MNIST: DataLoader example doesn't terminate

Hi,
I don’t find the reason why my MNIST example (using DataLoader) doesn’t terminate.
Oliver

import numpy as np
import mxnet as mx
import random
import time

from multiprocessing import cpu_count
from mxnet import autograd as ag
from mxnet import nd
from mxnet.metric import Accuracy
from mxnet.gluon import Block, Trainer
from mxnet.gluon.data import DataLoader
from mxnet.gluon.data.vision import MNIST
from mxnet.gluon.loss import SoftmaxCrossEntropyLoss
from mxnet.gluon.nn import Conv2D, Dense, Dropout, Flatten, MaxPool2D, HybridBlock
from mxnet.gluon.utils import split_and_load

GPU_COUNT = 2
BATCH_SIZE_PER_REPLICA = 512
BATCH_SIZE = BATCH_SIZE_PER_REPLICA * GPU_COUNT
NUM_CLASSES = 10
EPOCHS = 10

class Model(HybridBlock):
    def __init__(self, **kwargs):
        super(Model, self).__init__(**kwargs)
        with self.name_scope():
            self.conv1 = Conv2D(32, (3, 3))
            self.conv2 = Conv2D(64, (3, 3))
            self.pool = MaxPool2D(pool_size=(2, 2))
            self.dropout1 = Dropout(0.25)
            self.flatten = Flatten()
            self.dense1 = Dense(128)
            self.dropout2 = Dropout(0.5)
            self.dense2 = Dense(NUM_CLASSES)

    def hybrid_forward(self, F, x):
        x = F.relu(self.conv1(x))
        x = F.relu(self.conv2(x))
        x = self.pool(x)
        x = self.dropout1(x)
        x = self.flatten(x)
        x = F.relu(self.dense1(x))
        x = self.dropout2(x)
        x = self.dense2(x)
        return x

def transform(data, label):
    return nd.transpose(data.astype(np.float32), (2,0,1))/255, label.astype(np.float32)

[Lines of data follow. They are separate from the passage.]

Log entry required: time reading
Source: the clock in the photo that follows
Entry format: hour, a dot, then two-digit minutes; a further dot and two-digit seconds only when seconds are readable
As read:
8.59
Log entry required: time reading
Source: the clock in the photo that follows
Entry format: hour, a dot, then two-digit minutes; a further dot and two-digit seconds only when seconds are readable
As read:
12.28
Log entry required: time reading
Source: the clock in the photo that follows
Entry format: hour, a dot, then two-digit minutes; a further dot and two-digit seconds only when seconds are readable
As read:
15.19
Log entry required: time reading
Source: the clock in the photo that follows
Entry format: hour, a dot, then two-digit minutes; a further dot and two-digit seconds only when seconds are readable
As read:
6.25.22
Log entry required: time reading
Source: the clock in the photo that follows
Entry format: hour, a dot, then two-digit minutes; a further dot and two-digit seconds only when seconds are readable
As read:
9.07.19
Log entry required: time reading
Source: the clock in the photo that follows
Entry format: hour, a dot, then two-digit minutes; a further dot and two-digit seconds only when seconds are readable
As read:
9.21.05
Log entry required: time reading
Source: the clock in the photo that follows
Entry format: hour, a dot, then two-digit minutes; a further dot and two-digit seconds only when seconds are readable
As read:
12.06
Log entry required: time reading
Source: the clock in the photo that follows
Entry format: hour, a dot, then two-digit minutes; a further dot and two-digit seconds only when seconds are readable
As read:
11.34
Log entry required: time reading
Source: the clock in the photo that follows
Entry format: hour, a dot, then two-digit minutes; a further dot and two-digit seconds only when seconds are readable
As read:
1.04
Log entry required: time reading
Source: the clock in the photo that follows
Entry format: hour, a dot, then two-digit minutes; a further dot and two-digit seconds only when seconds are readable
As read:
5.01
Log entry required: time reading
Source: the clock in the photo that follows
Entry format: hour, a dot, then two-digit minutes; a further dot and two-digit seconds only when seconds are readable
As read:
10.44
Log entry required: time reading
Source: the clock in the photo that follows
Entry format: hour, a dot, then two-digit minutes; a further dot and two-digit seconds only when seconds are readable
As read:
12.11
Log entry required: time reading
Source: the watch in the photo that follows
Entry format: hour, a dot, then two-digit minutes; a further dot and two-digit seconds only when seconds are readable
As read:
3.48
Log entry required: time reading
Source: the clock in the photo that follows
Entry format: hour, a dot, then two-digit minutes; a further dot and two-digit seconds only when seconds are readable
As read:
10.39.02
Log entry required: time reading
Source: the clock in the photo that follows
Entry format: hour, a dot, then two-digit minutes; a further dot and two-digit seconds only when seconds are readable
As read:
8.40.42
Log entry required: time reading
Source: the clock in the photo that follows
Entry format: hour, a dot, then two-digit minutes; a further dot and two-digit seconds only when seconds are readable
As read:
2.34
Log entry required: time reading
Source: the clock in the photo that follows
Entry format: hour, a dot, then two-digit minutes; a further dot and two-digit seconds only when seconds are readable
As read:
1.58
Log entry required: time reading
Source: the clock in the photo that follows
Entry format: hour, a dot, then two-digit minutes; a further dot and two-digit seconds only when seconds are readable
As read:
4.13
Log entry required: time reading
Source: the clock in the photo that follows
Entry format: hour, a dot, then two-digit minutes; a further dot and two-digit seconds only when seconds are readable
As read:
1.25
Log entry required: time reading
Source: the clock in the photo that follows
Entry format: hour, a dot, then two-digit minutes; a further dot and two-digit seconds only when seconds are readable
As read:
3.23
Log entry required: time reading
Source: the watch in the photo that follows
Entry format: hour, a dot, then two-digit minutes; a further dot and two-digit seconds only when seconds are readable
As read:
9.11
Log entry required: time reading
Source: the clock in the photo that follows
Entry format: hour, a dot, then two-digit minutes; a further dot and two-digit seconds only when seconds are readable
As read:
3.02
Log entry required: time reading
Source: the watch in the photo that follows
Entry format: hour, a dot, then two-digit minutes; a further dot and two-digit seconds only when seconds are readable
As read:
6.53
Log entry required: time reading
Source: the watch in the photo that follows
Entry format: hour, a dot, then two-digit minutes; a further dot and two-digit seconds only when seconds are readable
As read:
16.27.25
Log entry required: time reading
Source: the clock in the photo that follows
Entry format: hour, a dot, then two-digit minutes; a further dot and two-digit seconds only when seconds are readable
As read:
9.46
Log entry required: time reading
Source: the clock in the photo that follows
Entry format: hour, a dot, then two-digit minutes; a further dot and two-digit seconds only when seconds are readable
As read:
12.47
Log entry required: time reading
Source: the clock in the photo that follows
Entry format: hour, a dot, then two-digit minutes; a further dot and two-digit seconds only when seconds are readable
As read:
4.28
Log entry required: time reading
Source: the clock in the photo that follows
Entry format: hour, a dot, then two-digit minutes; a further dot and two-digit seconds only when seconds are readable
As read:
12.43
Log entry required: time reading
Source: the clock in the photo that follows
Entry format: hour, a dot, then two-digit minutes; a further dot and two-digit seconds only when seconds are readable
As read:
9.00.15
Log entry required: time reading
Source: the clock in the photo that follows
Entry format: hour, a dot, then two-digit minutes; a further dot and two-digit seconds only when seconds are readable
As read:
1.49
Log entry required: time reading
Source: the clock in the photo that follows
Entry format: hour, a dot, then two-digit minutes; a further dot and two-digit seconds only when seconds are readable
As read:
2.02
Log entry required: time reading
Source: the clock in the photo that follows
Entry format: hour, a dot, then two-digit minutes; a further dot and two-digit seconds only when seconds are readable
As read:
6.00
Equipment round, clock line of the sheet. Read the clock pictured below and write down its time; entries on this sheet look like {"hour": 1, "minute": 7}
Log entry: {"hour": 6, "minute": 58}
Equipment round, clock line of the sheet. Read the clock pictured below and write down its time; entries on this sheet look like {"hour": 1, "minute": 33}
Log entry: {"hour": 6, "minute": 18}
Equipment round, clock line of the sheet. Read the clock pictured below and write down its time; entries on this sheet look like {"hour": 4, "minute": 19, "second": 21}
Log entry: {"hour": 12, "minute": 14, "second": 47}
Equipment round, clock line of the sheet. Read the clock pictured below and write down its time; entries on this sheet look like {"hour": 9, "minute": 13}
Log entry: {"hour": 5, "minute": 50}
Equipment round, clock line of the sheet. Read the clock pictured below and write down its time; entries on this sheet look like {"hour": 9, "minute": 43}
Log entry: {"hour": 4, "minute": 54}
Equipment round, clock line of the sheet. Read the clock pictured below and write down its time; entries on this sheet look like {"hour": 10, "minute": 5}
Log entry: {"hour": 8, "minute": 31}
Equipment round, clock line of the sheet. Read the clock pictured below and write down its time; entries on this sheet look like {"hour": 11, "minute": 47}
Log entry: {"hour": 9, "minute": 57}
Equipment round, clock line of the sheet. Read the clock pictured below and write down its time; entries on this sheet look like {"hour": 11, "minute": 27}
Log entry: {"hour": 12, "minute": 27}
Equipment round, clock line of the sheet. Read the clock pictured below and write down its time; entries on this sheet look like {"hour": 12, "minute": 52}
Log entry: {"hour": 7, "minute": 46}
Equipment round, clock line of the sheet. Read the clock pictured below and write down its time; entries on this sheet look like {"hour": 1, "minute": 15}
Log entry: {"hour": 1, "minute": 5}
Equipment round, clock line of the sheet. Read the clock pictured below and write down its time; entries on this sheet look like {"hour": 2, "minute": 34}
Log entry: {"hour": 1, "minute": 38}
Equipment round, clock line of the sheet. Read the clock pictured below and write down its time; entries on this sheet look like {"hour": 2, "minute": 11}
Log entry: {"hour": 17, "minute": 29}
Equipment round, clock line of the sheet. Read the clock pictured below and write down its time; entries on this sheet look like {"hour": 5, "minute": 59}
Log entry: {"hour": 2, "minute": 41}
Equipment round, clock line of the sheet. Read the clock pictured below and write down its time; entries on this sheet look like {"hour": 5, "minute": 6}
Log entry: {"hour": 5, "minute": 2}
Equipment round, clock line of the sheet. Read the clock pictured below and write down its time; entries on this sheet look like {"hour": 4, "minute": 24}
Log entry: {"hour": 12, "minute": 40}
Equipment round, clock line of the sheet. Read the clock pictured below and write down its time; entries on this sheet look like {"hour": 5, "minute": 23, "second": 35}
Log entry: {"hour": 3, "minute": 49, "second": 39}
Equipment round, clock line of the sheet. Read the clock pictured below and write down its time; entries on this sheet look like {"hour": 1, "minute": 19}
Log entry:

def data_loader(train, batch_size, num_workers):
    dataset = MNIST(train=train, transform=transform)
    return DataLoader(dataset, batch_size, shuffle=train, num_workers=num_workers)

mx.random.seed(42)
random.seed(42)

train_data = data_loader(train=True, batch_size=BATCH_SIZE, num_workers=cpu_count())
test_data = data_loader(train=False, batch_size=BATCH_SIZE, num_workers=cpu_count())

model = Model()
model.hybridize(static_alloc=True, static_shape=True)

ctx = [mx.gpu(i) for i in range(GPU_COUNT)]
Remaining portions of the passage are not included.